● Task prompt: Could you reproduce, from the records below, everything from the line with "amenities, including fresh" down to the line with "Rinascita, you’ll navigate along beautiful", keeping both of those lines and changing nothing?

────────

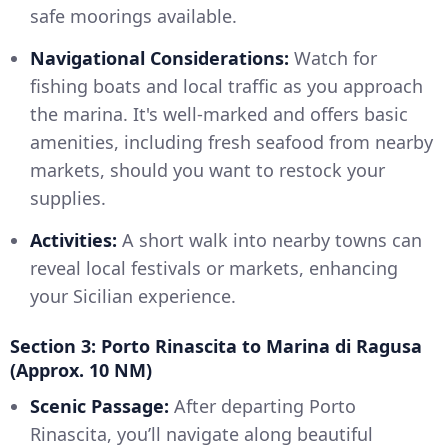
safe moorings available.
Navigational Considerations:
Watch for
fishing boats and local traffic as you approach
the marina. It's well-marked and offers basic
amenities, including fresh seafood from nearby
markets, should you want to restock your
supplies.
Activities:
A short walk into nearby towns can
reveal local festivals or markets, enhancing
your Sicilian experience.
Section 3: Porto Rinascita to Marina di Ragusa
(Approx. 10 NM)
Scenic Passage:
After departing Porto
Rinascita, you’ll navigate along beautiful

────────

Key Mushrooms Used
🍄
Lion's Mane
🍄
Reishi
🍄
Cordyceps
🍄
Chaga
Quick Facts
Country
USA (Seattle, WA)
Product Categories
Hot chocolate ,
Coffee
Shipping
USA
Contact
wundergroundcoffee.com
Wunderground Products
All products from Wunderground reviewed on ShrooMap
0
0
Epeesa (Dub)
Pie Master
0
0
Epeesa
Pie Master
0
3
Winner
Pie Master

────────

● Reply:
amenities, including fresh seafood from nearby
markets, should you want to restock your
supplies.
Activities:
A short walk into nearby towns can
reveal local festivals or markets, enhancing
your Sicilian experience.
Section 3: Porto Rinascita to Marina di Ragusa
(Approx. 10 NM)
Scenic Passage:
After departing Porto
Rinascita, you’ll navigate along beautiful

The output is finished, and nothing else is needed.